• [EXTRACTED MATERIAL]:
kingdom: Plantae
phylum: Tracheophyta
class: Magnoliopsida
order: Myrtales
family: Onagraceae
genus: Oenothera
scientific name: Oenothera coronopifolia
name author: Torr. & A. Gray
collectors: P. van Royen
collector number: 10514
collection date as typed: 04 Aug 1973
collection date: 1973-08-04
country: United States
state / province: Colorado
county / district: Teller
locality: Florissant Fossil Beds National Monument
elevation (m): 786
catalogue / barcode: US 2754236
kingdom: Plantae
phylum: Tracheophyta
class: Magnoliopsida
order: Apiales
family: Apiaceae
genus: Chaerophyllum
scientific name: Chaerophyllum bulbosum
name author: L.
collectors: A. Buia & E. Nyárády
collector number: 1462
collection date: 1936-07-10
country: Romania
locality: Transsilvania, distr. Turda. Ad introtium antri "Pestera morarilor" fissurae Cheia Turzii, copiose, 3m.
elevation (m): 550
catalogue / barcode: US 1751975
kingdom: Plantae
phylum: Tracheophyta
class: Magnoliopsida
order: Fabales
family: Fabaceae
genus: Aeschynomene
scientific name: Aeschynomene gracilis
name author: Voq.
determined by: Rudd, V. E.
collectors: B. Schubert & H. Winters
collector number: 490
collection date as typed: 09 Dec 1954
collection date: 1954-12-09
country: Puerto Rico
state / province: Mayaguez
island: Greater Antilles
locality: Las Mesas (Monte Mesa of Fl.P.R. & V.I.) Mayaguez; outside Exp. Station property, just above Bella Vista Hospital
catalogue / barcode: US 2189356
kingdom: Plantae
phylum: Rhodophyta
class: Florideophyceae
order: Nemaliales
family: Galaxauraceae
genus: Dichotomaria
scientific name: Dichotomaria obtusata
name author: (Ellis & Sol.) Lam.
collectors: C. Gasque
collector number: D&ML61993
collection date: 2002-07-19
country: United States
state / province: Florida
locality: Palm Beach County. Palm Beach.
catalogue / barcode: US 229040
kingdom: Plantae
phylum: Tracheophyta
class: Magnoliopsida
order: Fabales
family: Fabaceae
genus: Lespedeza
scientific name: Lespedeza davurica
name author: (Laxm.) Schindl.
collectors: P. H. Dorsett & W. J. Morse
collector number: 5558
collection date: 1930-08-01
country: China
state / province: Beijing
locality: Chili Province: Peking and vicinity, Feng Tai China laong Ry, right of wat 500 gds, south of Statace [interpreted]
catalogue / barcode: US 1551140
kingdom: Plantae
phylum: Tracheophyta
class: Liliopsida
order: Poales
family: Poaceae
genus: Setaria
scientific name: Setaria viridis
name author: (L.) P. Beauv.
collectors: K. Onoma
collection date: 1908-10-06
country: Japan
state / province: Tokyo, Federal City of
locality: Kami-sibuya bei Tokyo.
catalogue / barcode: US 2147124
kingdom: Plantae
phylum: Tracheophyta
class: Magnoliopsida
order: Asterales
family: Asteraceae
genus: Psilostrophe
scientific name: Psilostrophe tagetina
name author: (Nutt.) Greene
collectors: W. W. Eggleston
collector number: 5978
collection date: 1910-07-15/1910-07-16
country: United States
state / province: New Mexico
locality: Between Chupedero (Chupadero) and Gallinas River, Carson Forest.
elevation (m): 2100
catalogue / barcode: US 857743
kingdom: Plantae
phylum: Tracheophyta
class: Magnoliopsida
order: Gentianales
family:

• [TASK TO CARRY OUT]: Write out again, unchanged, the lines from the one containing "catalogue / barcode: US 857743" through the end of the items.

• [ANSWER TO THIS TASK]:
catalogue / barcode: US 857743
kingdom: Plantae
phylum: Tracheophyta
class: Magnoliopsida
order: Gentianales
family:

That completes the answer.